** TUGAS 1 **
Dalam baris-baris data di bawah, ganti "college career" menjadi "university career" pada bentangan dari baris yang memuat "highest ranked incoming USC receiver?" sampai baris yang memuat "talent. But he", lalu tuliskan kembali baris-baris itu saja tanpa mengubah bagian lain.
● ● ● ● ● ● ●
Dalam upaya yang dilakukannya inilah, dia berhasil bertemu langsung dengan arwah dari Ki Ageng Aliman yang mengakui bahwa dirinya adalah Patih Gajah Mada. Dari jalinan komunikasi gaib ini pula, SW bisa mendapatkan banyak data sejarah yang tak terungkap, terkait perjalanan hidup Gajah Mada. Termasuk langkahnya untuk membangun sebuah masjid di sekitar tempat persembunyiannya, untuk tempat ibadah warga yang kebetulan sudah memeluk Islam. Namun demikian, Gajah Mada disebutkan tetap menganut agama lamanya yaitu Budha.
Hal lain yang juga terungkap adalah wujud fisik dari Gajah Mada jauh dengan wujud yang selama ini digambarkan. Sebab sosok Gajah Mada yang ditemuinya justru memiliki wajah tampan dengan tubuh tinggi kekar dan rambut panjang. Bukan gendut seperti gambaran yang dibuat oleh Muhammad Yamin, sebagai orang pertama yang menulis sejarah Gajah Mada.
● ● ● ● ● ● ●
** TUGAS 2 **
Ulangi dengan persis bagian teks tentang Gajah Mada di atas, mulai dari "Hal lain yang" sampai "sejarah Gajah Mada.".
● ● ● ● ● ● ●
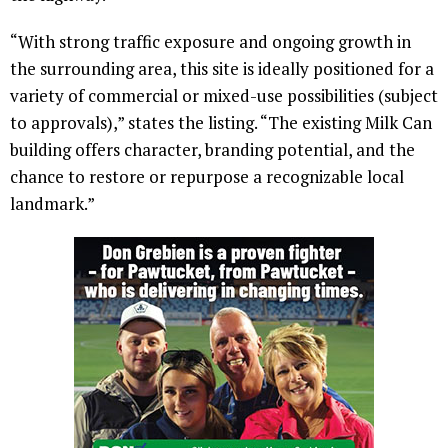
“With strong traffic exposure and ongoing growth in
the surrounding area, this site is ideally positioned for a
variety of commercial or mixed-use possibilities (subject
to approvals),” states the listing. “The existing Milk Can
building offers character, branding potential, and the
chance to restore or repurpose a recognizable local
landmark.”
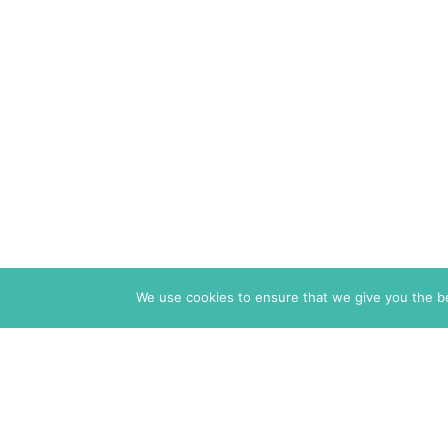
We use cookies to ensure that we give you the bes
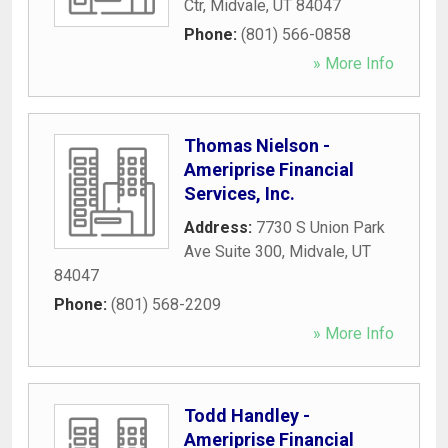
Ctr
,
Midvale
,
UT
84047
Phone:
(801) 566-0858
» More Info
Thomas Nielson -
Ameriprise Financial
Services, Inc.
Address:
7730 S Union Park
Ave Suite 300
,
Midvale
,
UT
84047
Phone:
(801) 568-2209
» More Info
Todd Handley -
Ameriprise Financial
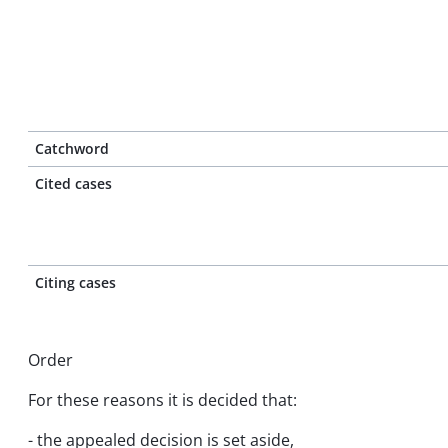
Catchword
Cited cases
Citing cases
Order
For these reasons it is decided that:
- the appealed decision is set aside,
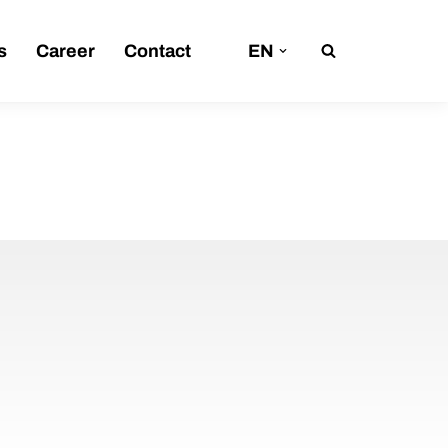
s
Career
Contact
EN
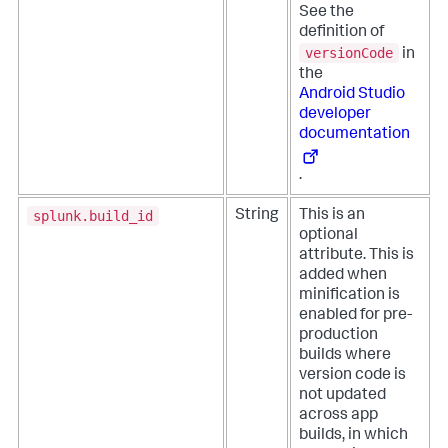
See the
definition of
versionCode
in
the
Android Studio
developer
documentation
.
splunk.build_id
String
This is an
optional
attribute. This is
added when
minification is
enabled for pre-
production
builds where
version code is
not updated
across app
builds, in which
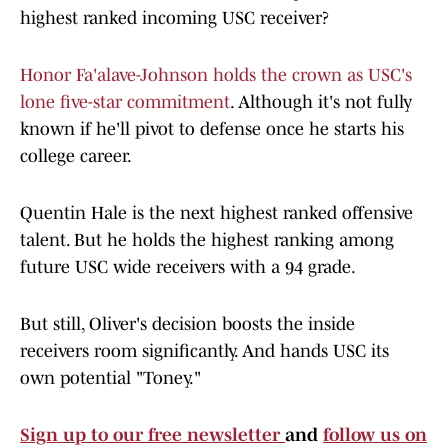
highest ranked incoming USC receiver?
Honor Fa'alave-Johnson holds the crown as USC's
lone five-star commitment
. Although it's not fully
known if he'll pivot to defense once he starts his
college career.
Quentin Hale is the next highest ranked offensive
talent. But he holds the highest ranking among
future USC wide receivers with a 94 grade.
But still, Oliver's decision boosts the inside
receivers room significantly. And hands USC its
own potential "Toney."
Sign up to our free newsletter
and
follow us on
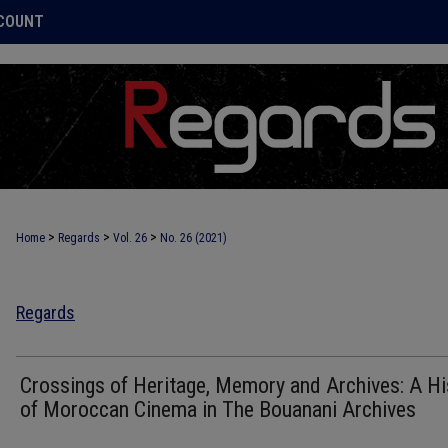
COUNT
>
>
>
Home
Regards
Vol. 26
No. 26 (2021)
Regards
Crossings of Heritage, Memory and Archives: A Hi
of Moroccan Cinema in The Bouanani Archives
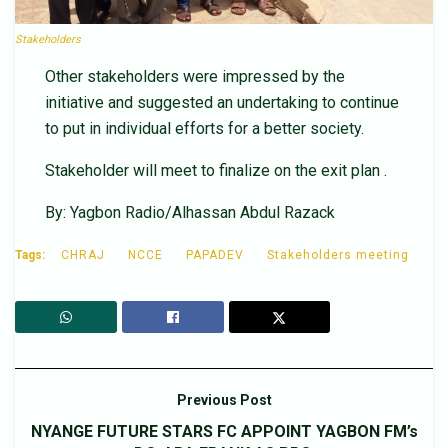
Stakeholders
Other stakeholders were impressed by the
initiative and suggested an undertaking to continue
to put in individual efforts for a better society.
Stakeholder will meet to finalize on the exit plan .
By: Yagbon Radio/Alhassan Abdul Razack
Tags:
CHRAJ
NCCE
PAPADEV
Stakeholders meeting
Previous Post
NYANGE FUTURE STARS FC APPOINT YAGBON FM’s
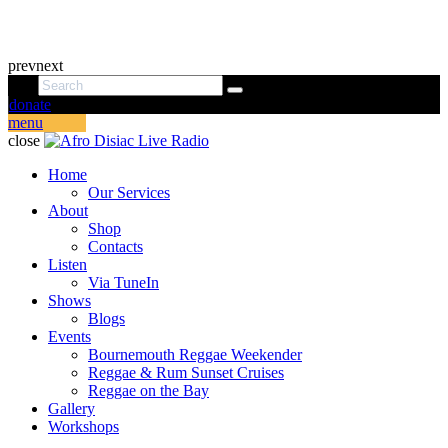
prev
next
donate
menu
close
Home
Our Services
About
Shop
Contacts
Listen
Via TuneIn
Shows
Blogs
Events
Bournemouth Reggae Weekender
Reggae & Rum Sunset Cruises
Reggae on the Bay
Gallery
Workshops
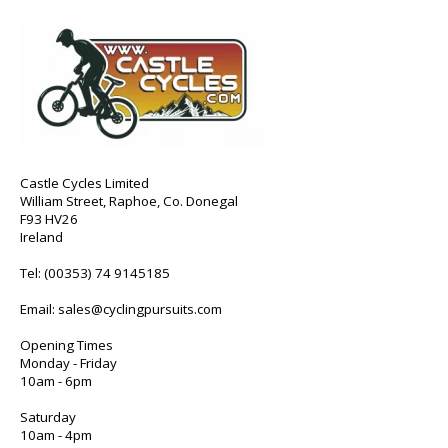
Castle Cycles Limited
William Street, Raphoe, Co. Donegal
F93 HV26
Ireland
Tel:
(00353) 74 9145185
Email:
sales@cyclingpursuits.com
Opening Times
Monday - Friday
10am - 6pm
Saturday
10am - 4pm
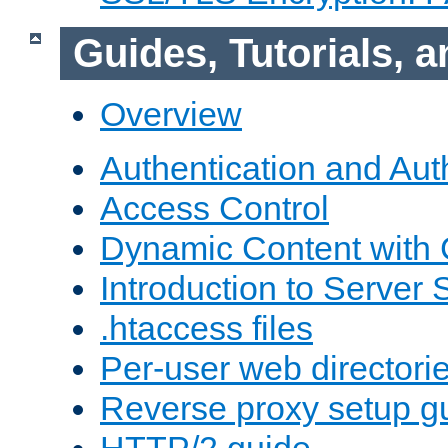
Guides, Tutorials,
Overview
Authentication and Aut
Access Control
Dynamic Content with
Introduction to Server 
.htaccess files
Per-user web directori
Reverse proxy setup g
HTTP/2 guide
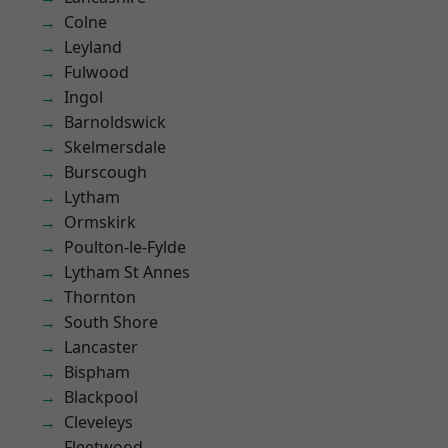
Colne
Leyland
Fulwood
Ingol
Barnoldswick
Skelmersdale
Burscough
Lytham
Ormskirk
Poulton-le-Fylde
Lytham St Annes
Thornton
South Shore
Lancaster
Bispham
Blackpool
Cleveleys
Fleetwood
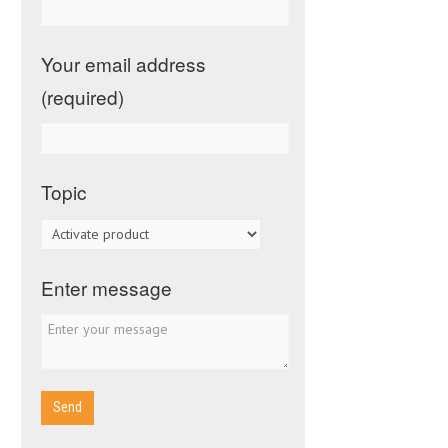
Your email address
(required)
Topic
Enter message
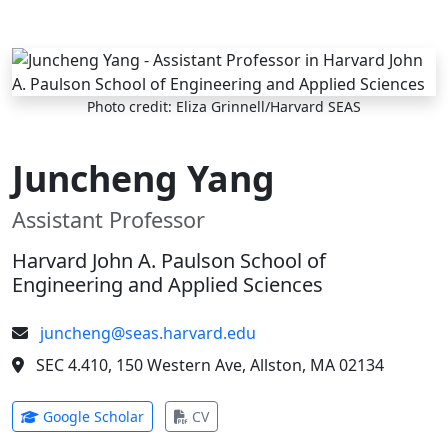
Skip to main content
Photo credit: Eliza Grinnell/Harvard SEAS
Juncheng Yang
Assistant Professor
Harvard John A. Paulson School of
Engineering and Applied Sciences
juncheng@seas.harvard.edu
SEC 4.410, 150 Western Ave, Allston, MA 02134
(opens in new tab)
(opens in new tab)
Google Scholar
CV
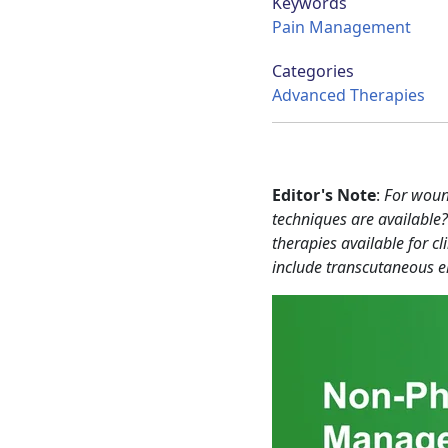
Keywords
Pain Management
Categories
Advanced Therapies
Editor's Note
:
For woun
techniques are availabl
therapies available for c
include transcutaneous ele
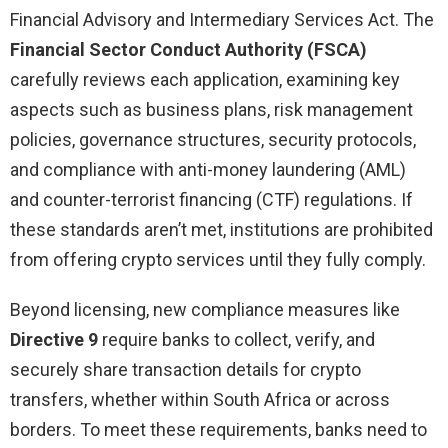
Financial Advisory and Intermediary Services Act. The
Financial Sector Conduct Authority (FSCA)
carefully reviews each application, examining key
aspects such as business plans, risk management
policies, governance structures, security protocols,
and compliance with anti-money laundering (AML)
and counter-terrorist financing (CTF) regulations. If
these standards aren’t met, institutions are prohibited
from offering crypto services until they fully comply.
Beyond licensing, new compliance measures like
Directive 9
require banks to collect, verify, and
securely share transaction details for crypto
transfers, whether within South Africa or across
borders. To meet these requirements, banks need to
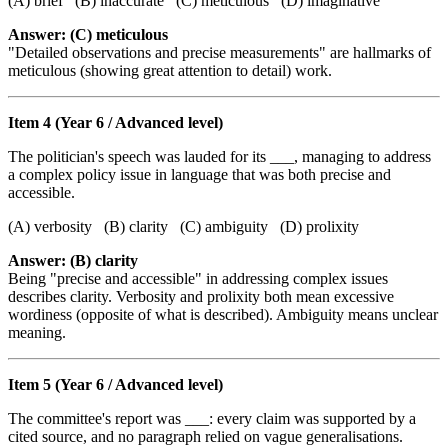
(A) brief (B) inaccurate (C) meticulous (D) imaginative
Answer: (C) meticulous
"Detailed observations and precise measurements" are hallmarks of
meticulous (showing great attention to detail) work.
Item 4 (Year 6 / Advanced level)
The politician's speech was lauded for its ___, managing to address
a complex policy issue in language that was both precise and
accessible.
(A) verbosity (B) clarity (C) ambiguity (D) prolixity
Answer: (B) clarity
Being "precise and accessible" in addressing complex issues
describes clarity. Verbosity and prolixity both mean excessive
wordiness (opposite of what is described). Ambiguity means unclear
meaning.
Item 5 (Year 6 / Advanced level)
The committee's report was ___: every claim was supported by a
cited source, and no paragraph relied on vague generalisations.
● ● ● ● ● ● ●
** JAWABAN TERTULIS 1 **
highest ranked incoming USC receiver?
Honor Fa'alave-Johnson holds the crown as USC's
lone five-star commitment
. Although it's not fully
known if he'll pivot to defense once he starts his
university career.
Quentin Hale is the next highest ranked offensive
talent. But he holds the highest ranking among

** JAWABAN TERTULIS 2 **
Hal lain yang juga terungkap adalah wujud fisik dari Gajah Mada jauh dengan wujud yang selama ini digambarkan. Sebab sosok Gajah Mada yang ditemuinya justru memiliki wajah tampan dengan tubuh tinggi kekar dan rambut panjang. Bukan gendut seperti gambaran yang dibuat oleh Muhammad Yamin, sebagai orang pertama yang menulis sejarah Gajah Mada.